La situation menace de s’éterniser. Heureusement, Bermeja a la bonne idée de venir voir le déroulement des opérations.

- Alors, padre, il vous plaît, mon fauteuil ?

Don Esteban se précipite vers lui.

- Vous pouvez m’expliquer ?

- C’est très simple. Un de mes clients avait commandé ce fauteuil. Au dernier moment il me l’a laissé sur les bras. Alors, Luisa et moi, d’un commun accord, avons décidé qu’il serait mieux chez vous qu’à la casse.

- Mais c’est une folie et il est bien trop beau pour moi.

Luisa jette un regard désabusé à Bermeja.

- Quand je te le disais : il dit rien que des bêtises.

Puis elle se retourne vers son grand père.

 -Tu penses trop aux autres, grand père et...

- Pas assez à moi, je sais et je finirais par tomber malade et alors je serais bien avancé, termine le prêtre. Je connais le refrain par cœur.

- Alors, pourquoi tu te conduis en gamin ? demande ingénument la petite.

Bermeja et ses aides éclatent de rire tandis que Don Esteban se renfrogne. Luisa s’énerve.

- C’est vrai, quoi. Tu as besoin d’un fauteuil, je t’en trouve un et un beau et tout le monde rigole. C’est pas juste.

Elle a les larmes aux yeux. Don Esteban veut la prendre dans ses bras mais elle se débat, boudeuse.

- Vous savez, padre, au fond elle a raison, déclare Bermeja. Je suis furieux que Monseigneur  de Moyana ne me le paie pas mais si vous le prenez, j’aurai l’impression de ne pas avoir travaillé pour rien.

Don Esteban secoue la tête.

- Je ne mérite pas...

- Si tu avais vraiment ce que tu mérites, coupe Luisa, il n’y aurait pas plus riche sur tout la terre.

Don Esteban sourit.

- Essaye- le, au moins, suggère la petite.

- Si vous insistez tous...

Il s’assoit enfin dans le fauteuil.

-  Alors ? demande Bermeja

- Très confortable, reconnaît Don Esteban. Mais je ne vois toujours pas ce que je peux en faire.

-  Mais quelle tête de mule ! s’exclame Luisa.
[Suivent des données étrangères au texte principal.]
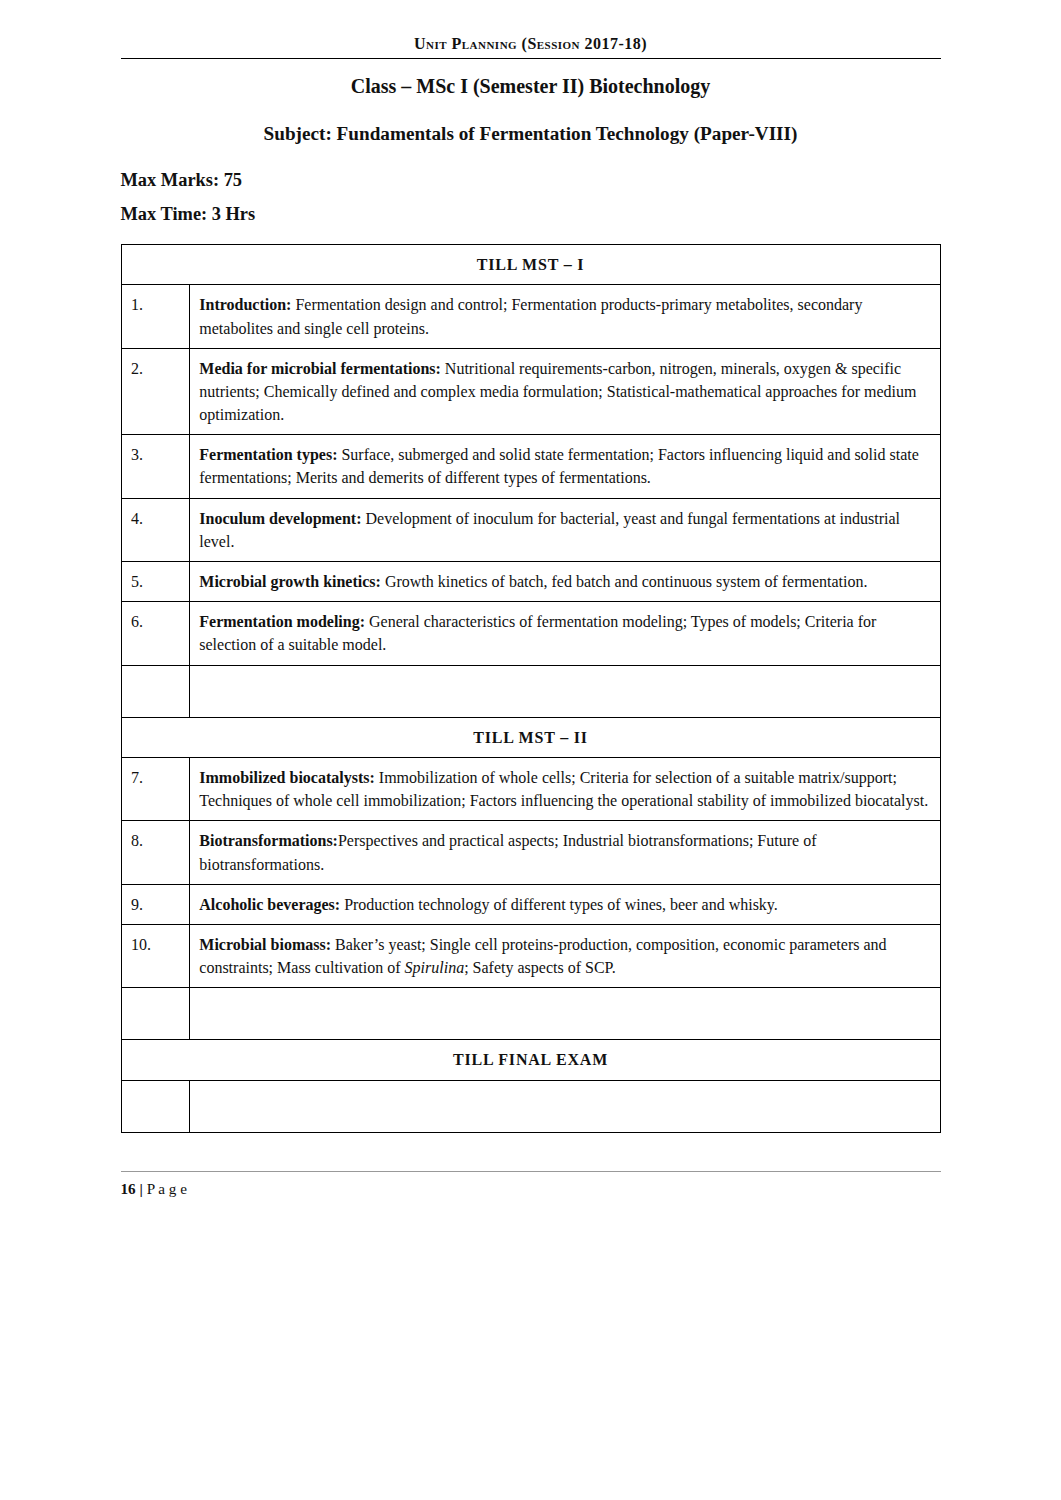Unit Planning (Session 2017-18)
Class – MSc I (Semester II) Biotechnology
Subject: Fundamentals of Fermentation Technology (Paper-VIII)
Max Marks: 75
Max Time: 3 Hrs
| TILL MST – I |
| --- |
| 1. | Introduction: Fermentation design and control; Fermentation products-primary metabolites, secondary metabolites and single cell proteins. |
| 2. | Media for microbial fermentations: Nutritional requirements-carbon, nitrogen, minerals, oxygen & specific nutrients; Chemically defined and complex media formulation; Statistical-mathematical approaches for medium optimization. |
| 3. | Fermentation types: Surface, submerged and solid state fermentation; Factors influencing liquid and solid state fermentations; Merits and demerits of different types of fermentations. |
| 4. | Inoculum development: Development of inoculum for bacterial, yeast and fungal fermentations at industrial level. |
| 5. | Microbial growth kinetics: Growth kinetics of batch, fed batch and continuous system of fermentation. |
| 6. | Fermentation modeling: General characteristics of fermentation modeling; Types of models; Criteria for selection of a suitable model. |
| TILL MST – II |
| 7. | Immobilized biocatalysts: Immobilization of whole cells; Criteria for selection of a suitable matrix/support; Techniques of whole cell immobilization; Factors influencing the operational stability of immobilized biocatalyst. |
| 8. | Biotransformations: Perspectives and practical aspects; Industrial biotransformations; Future of biotransformations. |
| 9. | Alcoholic beverages: Production technology of different types of wines, beer and whisky. |
| 10. | Microbial biomass: Baker’s yeast; Single cell proteins-production, composition, economic parameters and constraints; Mass cultivation of Spirulina ; Safety aspects of SCP. |
| TILL FINAL EXAM |
16 | P a g e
Et quand tu nous fais la classe ou le catéchisme ? Tu n’es pas mal assis peut-être ?

Don Esteban secoue la tête.

- Quelle importance ?

La petite s’approche de lui, lui lance un regard charmeur, grimpe sur ses genoux et se blottit contre lui.

- Si tu avais un pareil fauteuil, je n’aurais pas peur de te faire mal et je serais plus souvent sur tes genoux, assure –-t- elle d’une voix câline.

- Voilà un argument irrésistible, déclare gravement Bermeja. Padre, je crois que vous avez définitivement perdu la partie.

Don Esteban caresse les cheveux de sa petite fille.

- Et bien d’accord mais mettez -le chez moi. Ici, il serait vraiment inutile.

Luisa plaque deux gros bisous sur les joues de son grand père.

- Tu vois bien que j’ai raison.

- Ton père va encore dire que je suis trop faible avec toi, proteste doucement Don Esteban.

Mais la gamine lui dédie un sourire radieux et se lève prestement. Don Esteban se lève lui aussi, contemple un instant le fauteuil, puis la fillette   et songe  « Si vous n’êtes pas semblables aux enfants, vous n’entrerez pas au Royaume des Cieux ».